-- Input records --
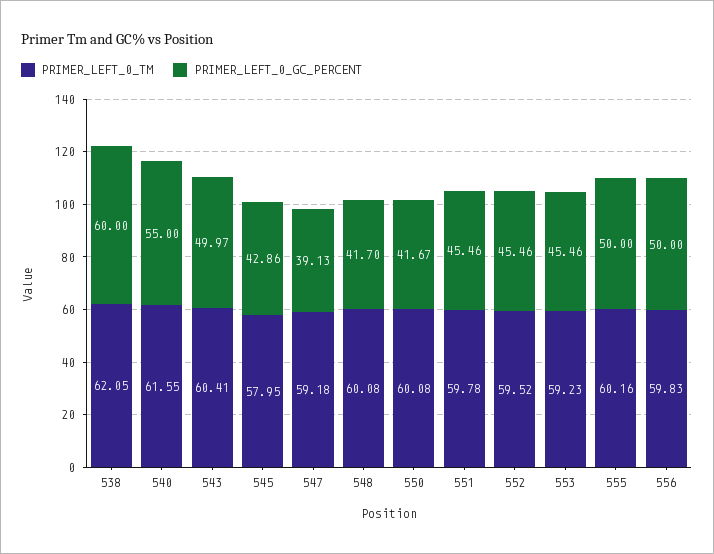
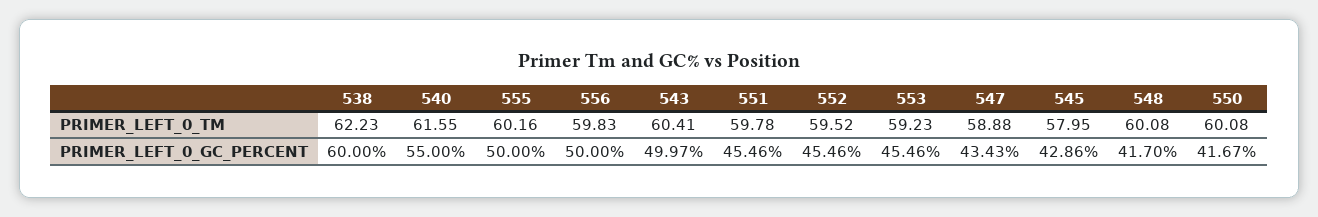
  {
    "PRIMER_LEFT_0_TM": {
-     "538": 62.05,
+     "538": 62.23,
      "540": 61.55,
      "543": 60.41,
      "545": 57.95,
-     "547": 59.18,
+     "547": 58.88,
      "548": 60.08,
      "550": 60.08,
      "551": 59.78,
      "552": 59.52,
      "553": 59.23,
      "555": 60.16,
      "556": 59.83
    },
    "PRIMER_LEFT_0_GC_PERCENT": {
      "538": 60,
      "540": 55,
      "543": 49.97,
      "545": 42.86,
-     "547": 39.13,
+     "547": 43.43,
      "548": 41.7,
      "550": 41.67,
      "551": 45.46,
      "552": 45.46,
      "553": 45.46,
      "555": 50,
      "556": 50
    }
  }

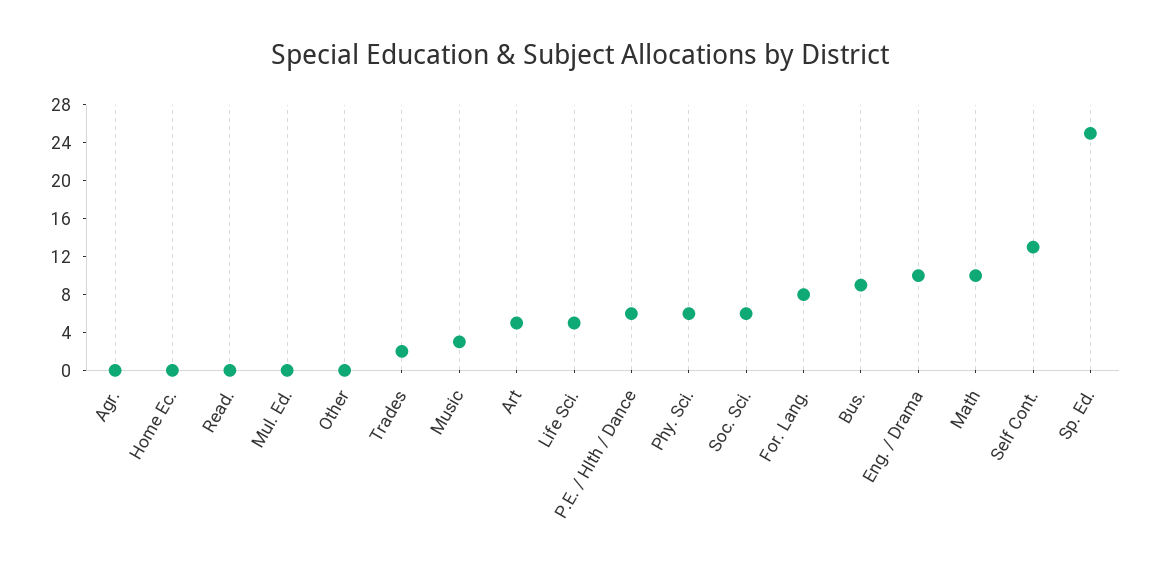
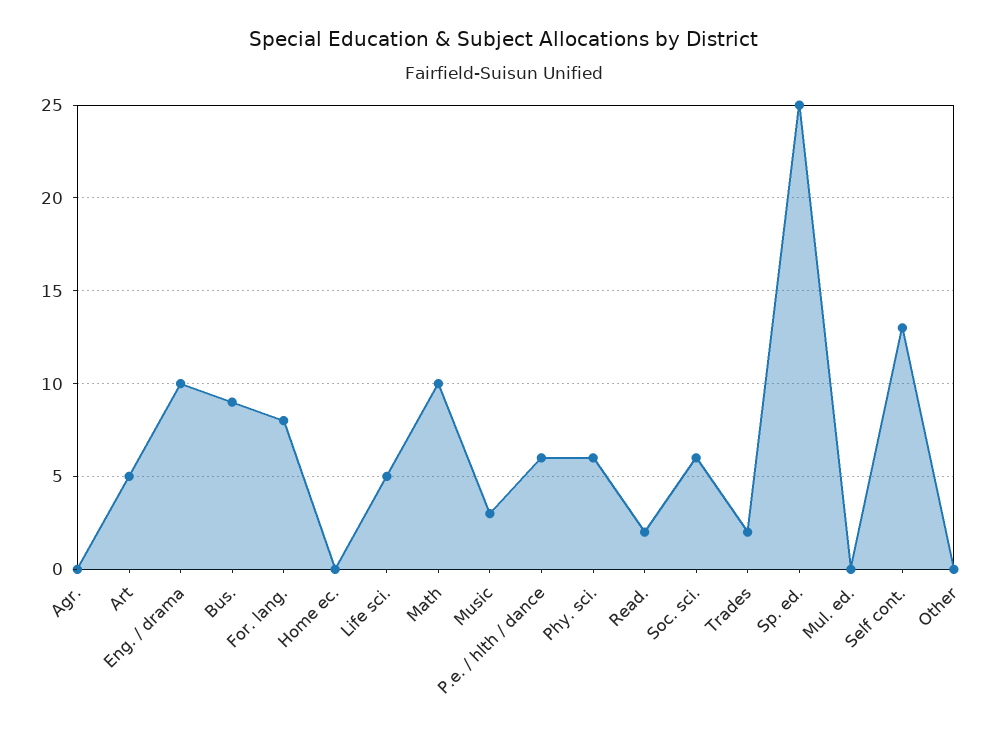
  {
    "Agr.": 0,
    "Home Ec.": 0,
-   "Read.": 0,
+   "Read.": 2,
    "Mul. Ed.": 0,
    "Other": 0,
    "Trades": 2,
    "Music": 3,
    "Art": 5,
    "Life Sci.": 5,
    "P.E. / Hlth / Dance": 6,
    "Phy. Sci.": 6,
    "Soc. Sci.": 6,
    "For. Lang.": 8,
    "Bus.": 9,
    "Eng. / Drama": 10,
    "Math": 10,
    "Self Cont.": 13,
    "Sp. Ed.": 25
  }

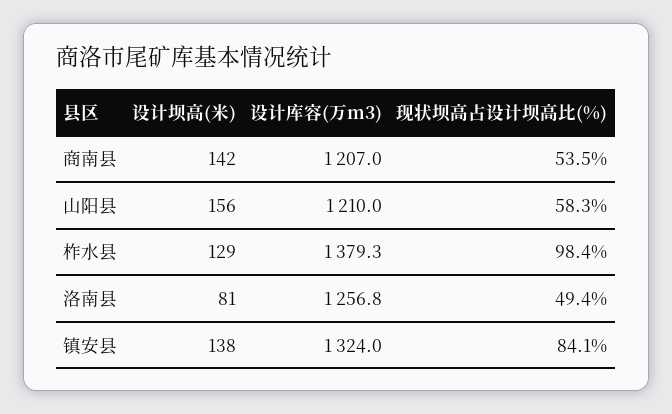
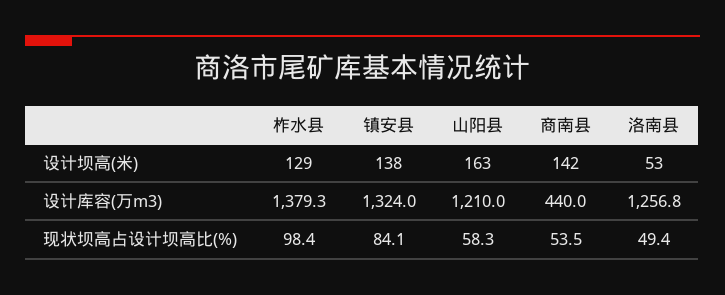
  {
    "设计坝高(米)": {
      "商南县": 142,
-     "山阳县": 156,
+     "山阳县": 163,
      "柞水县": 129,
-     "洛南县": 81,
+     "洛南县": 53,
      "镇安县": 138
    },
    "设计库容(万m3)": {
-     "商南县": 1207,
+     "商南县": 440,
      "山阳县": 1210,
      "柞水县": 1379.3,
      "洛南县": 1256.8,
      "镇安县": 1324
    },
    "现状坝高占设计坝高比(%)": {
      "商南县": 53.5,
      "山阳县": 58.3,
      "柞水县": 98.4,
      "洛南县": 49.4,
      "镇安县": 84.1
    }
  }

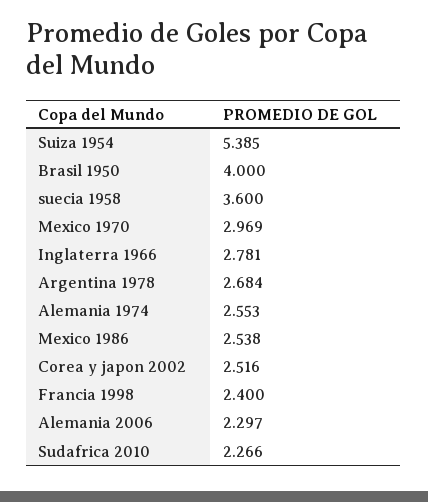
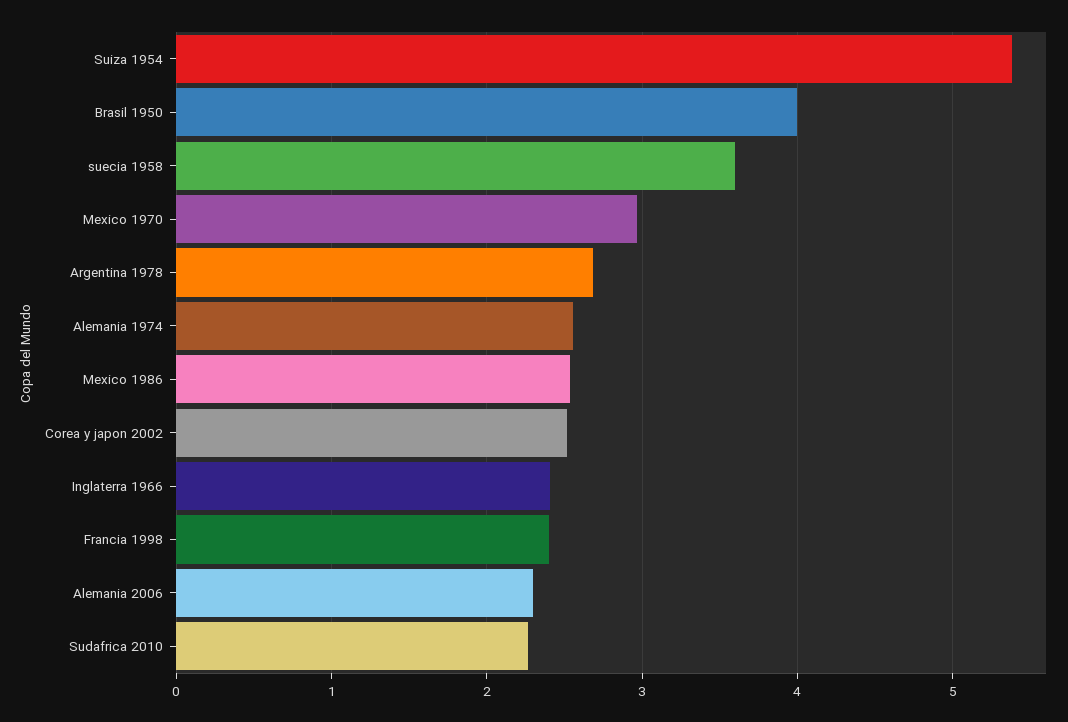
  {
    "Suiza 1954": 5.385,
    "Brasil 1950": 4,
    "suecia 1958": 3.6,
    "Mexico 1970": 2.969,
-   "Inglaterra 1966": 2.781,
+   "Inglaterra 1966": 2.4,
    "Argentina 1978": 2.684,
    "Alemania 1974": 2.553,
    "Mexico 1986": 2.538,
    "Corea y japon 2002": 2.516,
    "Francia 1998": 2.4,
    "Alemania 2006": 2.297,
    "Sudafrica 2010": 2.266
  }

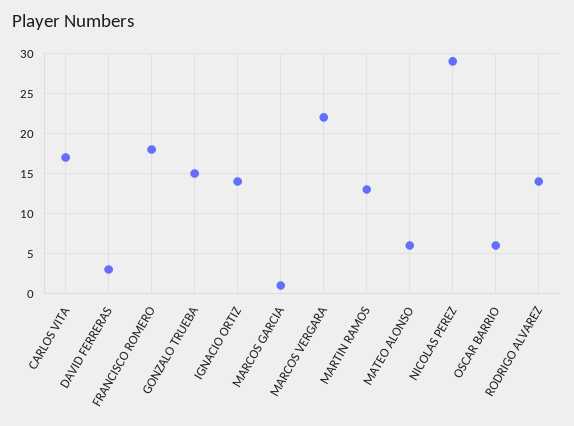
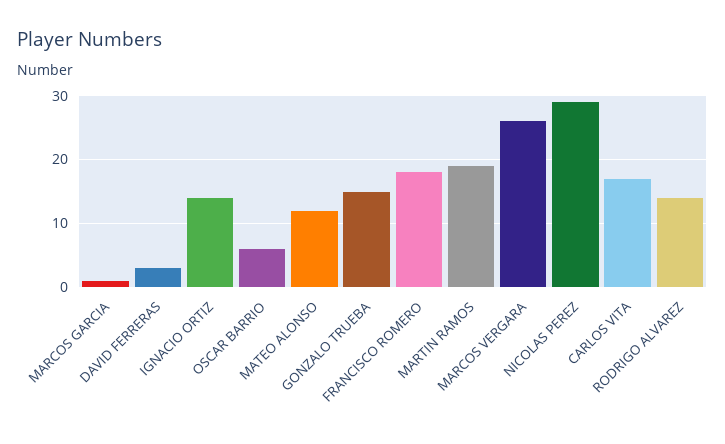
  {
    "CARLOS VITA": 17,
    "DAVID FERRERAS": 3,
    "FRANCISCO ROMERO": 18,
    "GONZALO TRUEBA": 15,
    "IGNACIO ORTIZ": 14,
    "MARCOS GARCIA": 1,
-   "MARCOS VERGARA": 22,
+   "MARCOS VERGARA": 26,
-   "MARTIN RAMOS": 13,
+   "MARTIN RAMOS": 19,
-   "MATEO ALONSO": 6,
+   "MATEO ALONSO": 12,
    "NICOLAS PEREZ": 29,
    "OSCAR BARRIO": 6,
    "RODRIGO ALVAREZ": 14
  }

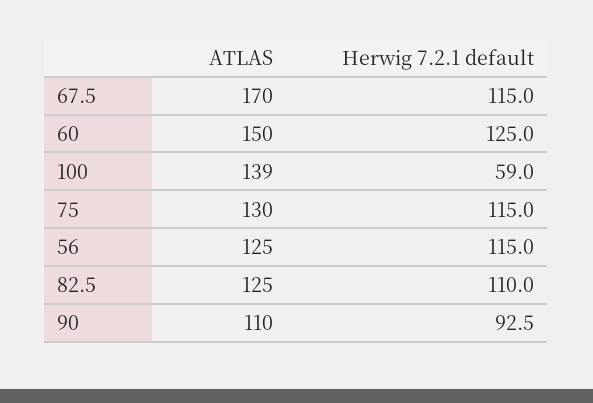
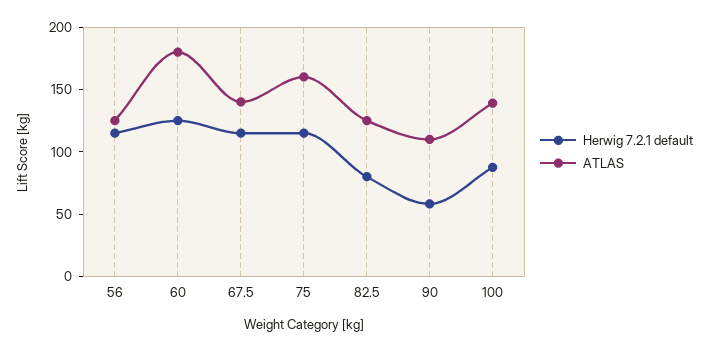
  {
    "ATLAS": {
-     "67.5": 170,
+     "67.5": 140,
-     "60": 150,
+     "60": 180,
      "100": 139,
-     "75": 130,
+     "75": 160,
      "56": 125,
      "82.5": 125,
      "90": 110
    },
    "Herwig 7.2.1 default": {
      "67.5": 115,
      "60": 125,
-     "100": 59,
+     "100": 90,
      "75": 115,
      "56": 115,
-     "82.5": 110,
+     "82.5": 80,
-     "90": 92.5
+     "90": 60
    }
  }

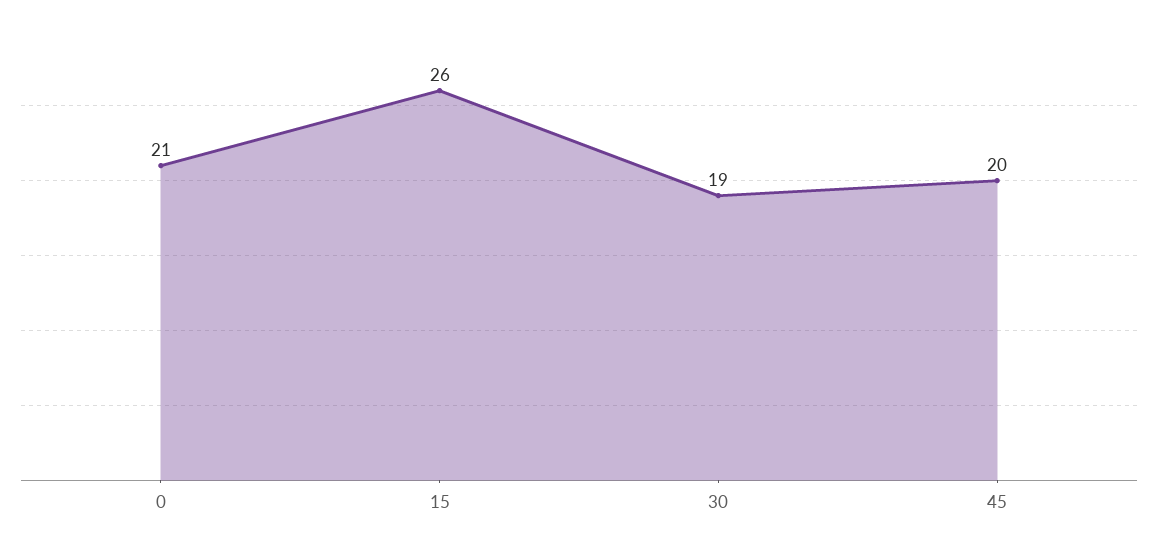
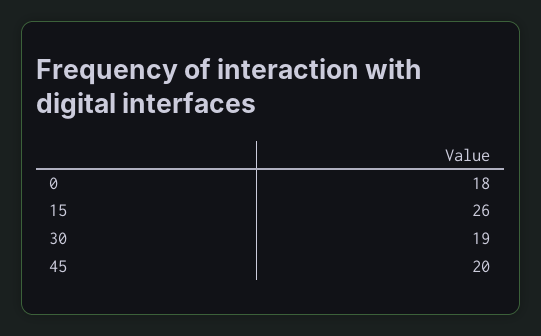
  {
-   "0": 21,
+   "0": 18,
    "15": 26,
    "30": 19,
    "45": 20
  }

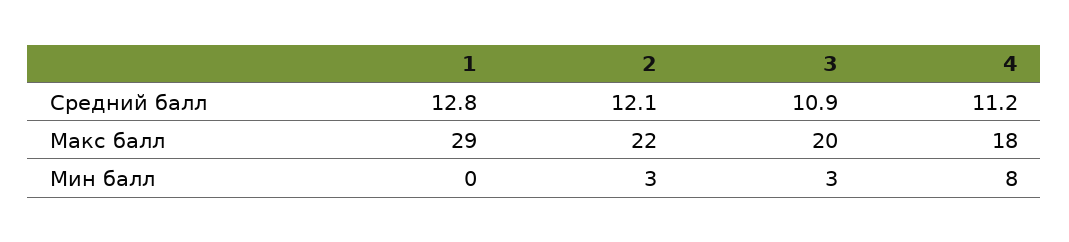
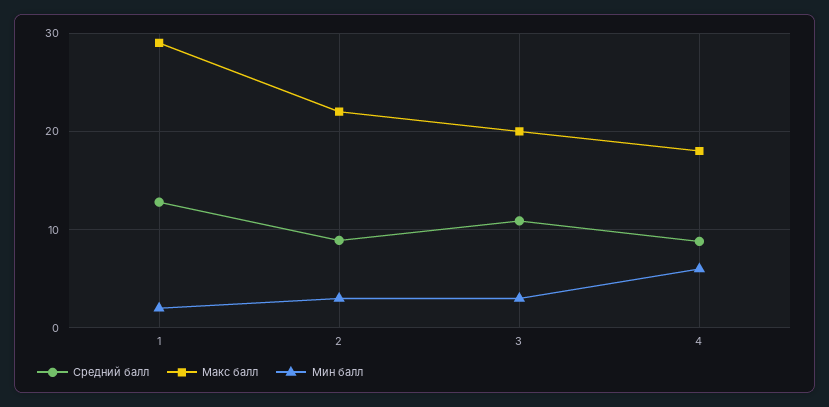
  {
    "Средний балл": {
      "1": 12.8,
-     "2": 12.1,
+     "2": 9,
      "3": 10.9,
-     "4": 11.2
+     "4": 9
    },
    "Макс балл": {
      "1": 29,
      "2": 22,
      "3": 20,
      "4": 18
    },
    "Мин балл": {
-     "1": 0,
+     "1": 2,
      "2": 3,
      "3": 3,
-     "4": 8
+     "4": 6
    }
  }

-- Task description --
When a picture appears in the material, please pass over it while retyping the rest exactly.

-- Response --
  {
    "PRIMER_LEFT_0_TM": {
-     "538": 62.05,
+     "538": 62.23,
      "540": 61.55,
      "543": 60.41,
      "545": 57.95,
-     "547": 59.18,
+     "547": 58.88,
      "548": 60.08,
      "550": 60.08,
      "551": 59.78,
      "552": 59.52,
      "553": 59.23,
      "555": 60.16,
      "556": 59.83
    },
    "PRIMER_LEFT_0_GC_PERCENT": {
      "538": 60,
      "540": 55,
      "543": 49.97,
      "545": 42.86,
-     "547": 39.13,
+     "547": 43.43,
      "548": 41.7,
      "550": 41.67,
      "551": 45.46,
      "552": 45.46,
      "553": 45.46,
      "555": 50,
      "556": 50
    }
  }

  {
    "Agr.": 0,
    "Home Ec.": 0,
-   "Read.": 0,
+   "Read.": 2,
    "Mul. Ed.": 0,
    "Other": 0,
    "Trades": 2,
    "Music": 3,
    "Art": 5,
    "Life Sci.": 5,
    "P.E. / Hlth / Dance": 6,
    "Phy. Sci.": 6,
    "Soc. Sci.": 6,
    "For. Lang.": 8,
    "Bus.": 9,
    "Eng. / Drama": 10,
    "Math": 10,
    "Self Cont.": 13,
    "Sp. Ed.": 25
  }

  {
    "设计坝高(米)": {
      "商南县": 142,
-     "山阳县": 156,
+     "山阳县": 163,
      "柞水县": 129,
-     "洛南县": 81,
+     "洛南县": 53,
      "镇安县": 138
    },
    "设计库容(万m3)": {
-     "商南县": 1207,
+     "商南县": 440,
      "山阳县": 1210,
      "柞水县": 1379.3,
      "洛南县": 1256.8,
      "镇安县": 1324
    },
    "现状坝高占设计坝高比(%)": {
      "商南县": 53.5,
      "山阳县": 58.3,
      "柞水县": 98.4,
      "洛南县": 49.4,
      "镇安县": 84.1
    }
  }

  {
    "Suiza 1954": 5.385,
    "Brasil 1950": 4,
    "suecia 1958": 3.6,
    "Mexico 1970": 2.969,
-   "Inglaterra 1966": 2.781,
+   "Inglaterra 1966": 2.4,
    "Argentina 1978": 2.684,
    "Alemania 1974": 2.553,
    "Mexico 1986": 2.538,
    "Corea y japon 2002": 2.516,
    "Francia 1998": 2.4,
    "Alemania 2006": 2.297,
    "Sudafrica 2010": 2.266
  }

  {
    "CARLOS VITA": 17,
    "DAVID FERRERAS": 3,
    "FRANCISCO ROMERO": 18,
    "GONZALO TRUEBA": 15,
    "IGNACIO ORTIZ": 14,
    "MARCOS GARCIA": 1,
-   "MARCOS VERGARA": 22,
+   "MARCOS VERGARA": 26,
-   "MARTIN RAMOS": 13,
+   "MARTIN RAMOS": 19,
-   "MATEO ALONSO": 6,
+   "MATEO ALONSO": 12,
    "NICOLAS PEREZ": 29,
    "OSCAR BARRIO": 6,
    "RODRIGO ALVAREZ": 14
  }

  {
    "ATLAS": {
-     "67.5": 170,
+     "67.5": 140,
-     "60": 150,
+     "60": 180,
      "100": 139,
-     "75": 130,
+     "75": 160,
      "56": 125,
      "82.5": 125,
      "90": 110
    },
    "Herwig 7.2.1 default": {
      "67.5": 115,
      "60": 125,
-     "100": 59,
+     "100": 90,
      "75": 115,
      "56": 115,
-     "82.5": 110,
+     "82.5": 80,
-     "90": 92.5
+     "90": 60
    }
  }

  {
-   "0": 21,
+   "0": 18,
    "15": 26,
    "30": 19,
    "45": 20
  }

  {
    "Средний балл": {
      "1": 12.8,
-     "2": 12.1,
+     "2": 9,
      "3": 10.9,
-     "4": 11.2
+     "4": 9
    },
    "Макс балл": {
      "1": 29,
      "2": 22,
      "3": 20,
      "4": 18
    },
    "Мин балл": {
-     "1": 0,
+     "1": 2,
      "2": 3,
      "3": 3,
-     "4": 8
+     "4": 6
    }
  }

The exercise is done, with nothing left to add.